------ Texto proporcionado

Steve Jobs es un referente indiscutido en la gestión empresarial, y su evolución como líder ofrece valiosas lecciones sobre cómo dirigir equipos en el ámbito tecnológico. En los inicios de su carrera, Jobs era conocido por su estilo de microgestión, donde intervenía en cada detalle de los proyectos en Apple durante la década de 1980, según relatan miembros del equipo original de Macintosh.

Esa tendencia hacia el control absoluto se reflejaba en su supervisión constante de tareas técnicas y de diseño, lo que generaba un ambiente de trabajo donde las revisiones eran frecuentes y las exigencias de cambios específicos eran la norma. Sin embargo, con el tiempo, Jobs adoptó una filosofía de gestión más equilibrada, conocida como la regla 10-80-10, que distribuye la atención del líder de manera diferenciada entre los integrantes del equipo.

Esta estrategia, tal como describe la revista Inc., sugiere que el 10% inicial del trabajo debe ser guiado directamente por el líder, estableciendo la visión y los estándares. El 80% intermedio queda a cargo del equipo, fomentando la innovación y el desarrollo, y el último 10% es revisado nuevamente por el líder para asegurar la calidad del producto final. Esta metodología le permitió a Jobs soltar el control absoluto y confiar en la autonomía de sus colaboradores, reservando su intervención para momentos estratégicos del proceso creativo.

------------
------ Datos proporcionados

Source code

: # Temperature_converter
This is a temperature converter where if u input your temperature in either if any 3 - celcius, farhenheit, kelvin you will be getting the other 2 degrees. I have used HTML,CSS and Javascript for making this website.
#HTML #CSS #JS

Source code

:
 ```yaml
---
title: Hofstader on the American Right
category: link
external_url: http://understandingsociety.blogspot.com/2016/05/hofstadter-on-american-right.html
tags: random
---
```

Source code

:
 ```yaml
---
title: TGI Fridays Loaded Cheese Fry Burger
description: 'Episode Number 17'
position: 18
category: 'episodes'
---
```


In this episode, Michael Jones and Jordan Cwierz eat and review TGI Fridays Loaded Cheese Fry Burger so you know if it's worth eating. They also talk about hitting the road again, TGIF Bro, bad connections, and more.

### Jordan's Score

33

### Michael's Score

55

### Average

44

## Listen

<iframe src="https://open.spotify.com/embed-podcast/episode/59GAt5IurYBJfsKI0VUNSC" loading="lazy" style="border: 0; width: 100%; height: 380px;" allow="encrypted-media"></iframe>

------------

Consigna A. Explica en una a tres oraciones para qué revisa el líder el último 10% del trabajo, según el texto sobre el estilo de gestión de Steve Jobs.
Consigna B. Reproduce el pasaje del texto sobre el estilo de gestión de Steve Jobs desde "Esa tendencia hacia" hasta "integrantes del equipo.", inclusive, y sustituye "tendencia" por "inclinación".

Respuesta A. Según la regla 10-80-10, el líder revisa nuevamente el último 10% del trabajo para asegurar la calidad del producto final.

Respuesta B.
Esa inclinación hacia el control absoluto se reflejaba en su supervisión constante de tareas técnicas y de diseño, lo que generaba un ambiente de trabajo donde las revisiones eran frecuentes y las exigencias de cambios específicos eran la norma. Sin embargo, con el tiempo, Jobs adoptó una filosofía de gestión más equilibrada, conocida como la regla 10-80-10, que distribuye la atención del líder de manera diferenciada entre los integrantes del equipo.